Start of THE DATA

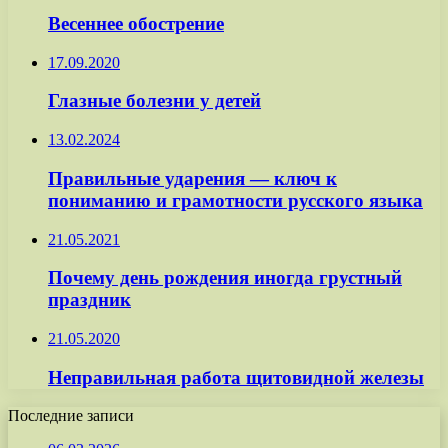
Весеннее обострение
17.09.2020
Глазные болезни у детей
13.02.2024
Правильные ударения — ключ к
пониманию и грамотности русского языка
21.05.2021
Почему день рождения иногда грустный
праздник
21.05.2020
Неправильная работа щитовидной железы
Последние записи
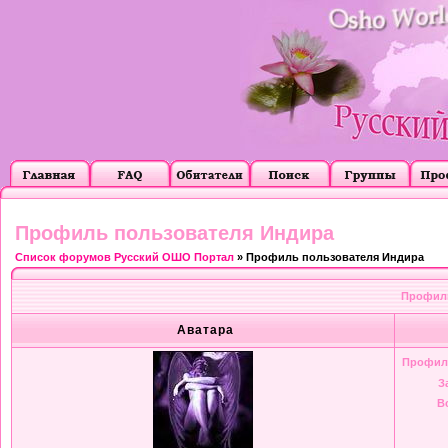
Профиль пользователя Индира
Список форумов Русский ОШО Портал
» Профиль пользователя Индира
Профиль
Аватара
Профил
З
В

End of THE DATA

Collect every line in the rows above that contains the string "пользователя", treating uppercase and lowercase as different. Copy each matching line in full.

EXERCISE RESULT -
Профиль пользователя Индира
» Профиль пользователя Индира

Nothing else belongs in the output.